| Brand | Micron |
|---|---|
| Model | 7450 MAX |
| Capacity | 6.4TB |
| Usage Class | Enterprise |
| Host Interface | PCIe Gen4 x4 NVMe |
|---|---|
| Total Interface Bandwidth | 16 Gb/s |
| Form Factor | U.3 15mm |
|---|
| NAND Flash | 176-layer 3D TLC |
|---|---|
| Drive Writes Per Day | 3 |
| Total Bytes Written | 35000 TBW |
| Sequential Read | 6800 MB/s |
|---|---|
| Sequential Write | 5600 MB/s |
| Random Read IOPS | 1000000 |
| Random Write IOPS | 410000 |
| Average Latency | 80 μs |
| Mean Time Between Failures | 2 Million Hours |
|---|---|
| Uncorrectable Bit Error Rate | 1.0×10⁻¹⁷ |
| Power Loss Protection | Yes |
The Micron 7450 MAX 6.4TB is purpose-built for write-intensive cloud and enterprise workloads such as OLTP databases, high-churn virtualization clusters, distributed storage journaling, and analytics scratch tiers, combining 3 DWPD endurance with 35,000 TBW in a PCIe Gen4 x4 NVMe form factor. Compared with mainstream read-optimized TLC SSDs in the same class, it delivers a stronger balance of sustained write durability and low-latency performance, with up to 6,800/5,600 MB/s sequential throughput and 1,000,000/410,000 random read/write IOPS for consistently heavy mixed I/O environments.
With an endurance rating of 35,000 TBW and 3 DWPD, the MTFDKCC6T4TFS-1BC45ABYY is built for sustained heavy-write enterprise workloads over its intended service life. In practical terms, this level of endurance is far beyond typical OS and application drive usage, meaning it can serve as a system or boot drive for many years under normal data center workloads with substantial margin. For enterprise reliability, this SSD includes power-loss protection (PLP), which helps preserve in-flight data and metadata during unexpected power interruptions, reducing the risk of corruption and unplanned recovery events. Its ultra-low UBER of 1.0E-17, together with a 2 million hour MTBF, indicates extremely strong data integrity and dependable long-term operation for business-critical environments.

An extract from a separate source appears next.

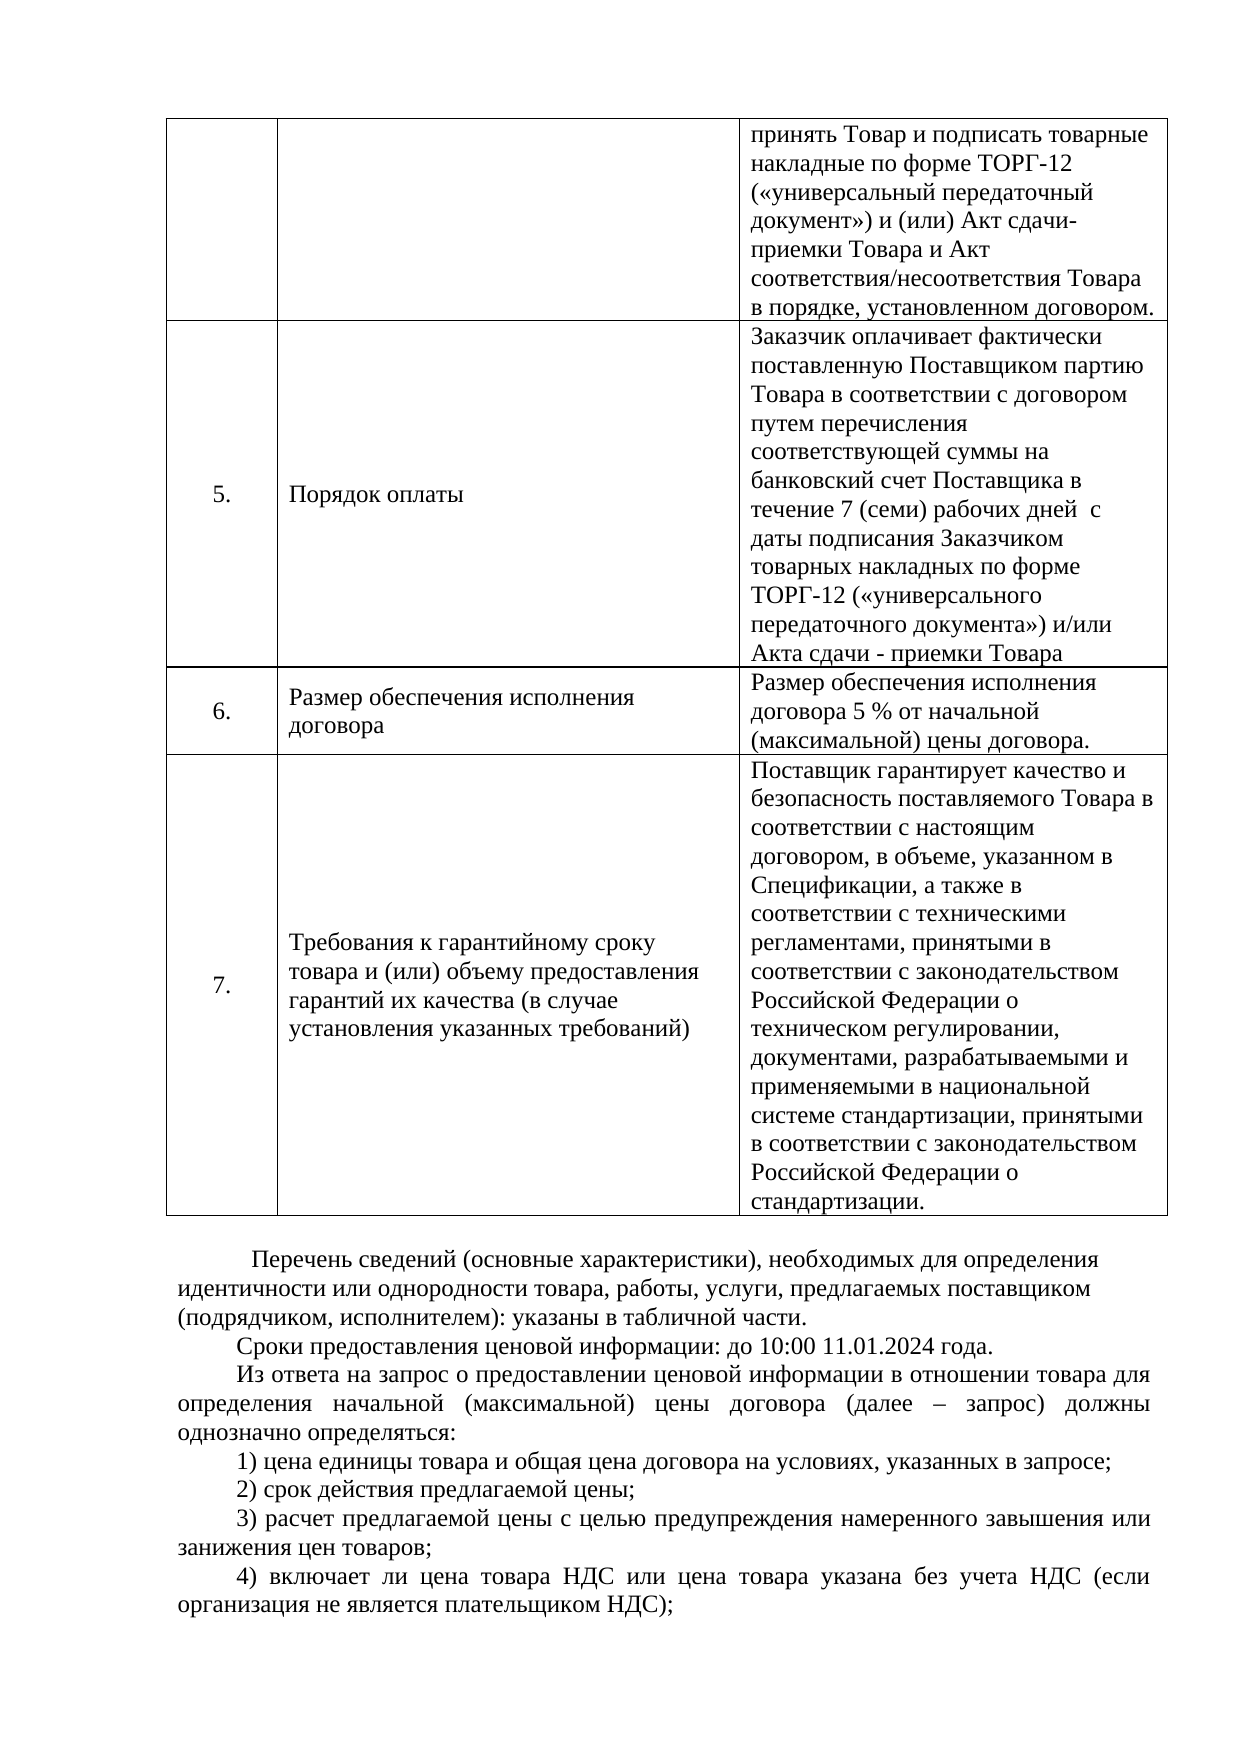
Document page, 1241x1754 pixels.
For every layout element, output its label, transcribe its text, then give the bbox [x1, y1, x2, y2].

table_cell 7. [167, 755, 277, 1215]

1. The PCIe Gen4 x4 NVMe architecture, paired with top-tier sequential read bandwidth, enables much faster dataset streaming and VM/image loading in dense enterprise servers.
2. With up to 1,000,000K random read IOPS, the drive sustains extremely high small-block access rates, making it well suited for metadata-heavy databases, virtualization clusters, and large-scale analytics.
3. A 3 DWPD endurance rating supports write-intensive enterprise workloads over the warranty life, reducing replacement risk in logging, caching, and mixed-use storage tiers.
4. Built on 176-layer 3D TLC NAND, it balances capacity, power efficiency, and reliability to deliver predictable performance at datacenter scale.
5. The typical latency of 80 µs helps cut storage response time for latency-sensitive applications, improving transaction consistency and overall QoS under load.
Lower capacity reference: 3.2TB Higher capacity reference: 12.8TB In this enterprise SSD family, 6.4TB sits at the practical sweet spot. Compared with 3.2TB, it gives materially better headroom for VM growth, container image sprawl, log retention, and overprovisioning without forcing an early scale-out. Compared with 12.8TB, it usually delivers a more attractive cost-per-deployment while keeping performance in the same enterprise band, making budget planning and fleet standardization easier. It is best suited for mid-scale infrastructure, such as a virtualization cluster hosting about 60 to 80 mixed-workload virtual machines or a compact high-IOPS database tier.
Q: Is MTFDKCC6T4TFS-1BC45ABYY suitable for a write-heavy database server?
A: Yes. With 3 DWPD endurance, 35,000 TBW, 176-layer 3D TLC NAND, and low 80 µs typical latency, this 6.4TB PCIe Gen4 x4 NVMe SSD is well suited for write-intensive database workloads.
Q: How many full drive writes per day can it actually endure over its warranty period?
A: It is rated for 3 full drive writes per day. For a 6.4TB SSD, that equals about 19.2TB of writes daily, consistent with its high 35,000 TBW endurance specification.
Q: Does it include power loss protection (PLP) and why is that critical?
A: Yes, it includes power loss protection. PLP helps preserve in-flight data and metadata during sudden outages, reducing corruption risk and improving reliability for enterprise databases, virtualization, and transactional workloads.
Q: What RAID level is recommended for this SSD?
A: The recommended RAID level depends on your priority. RAID 10 is typically preferred for databases, delivering strong performance, redundancy, and faster rebuilds. RAID 5 or 6 may suit capacity-focused environments.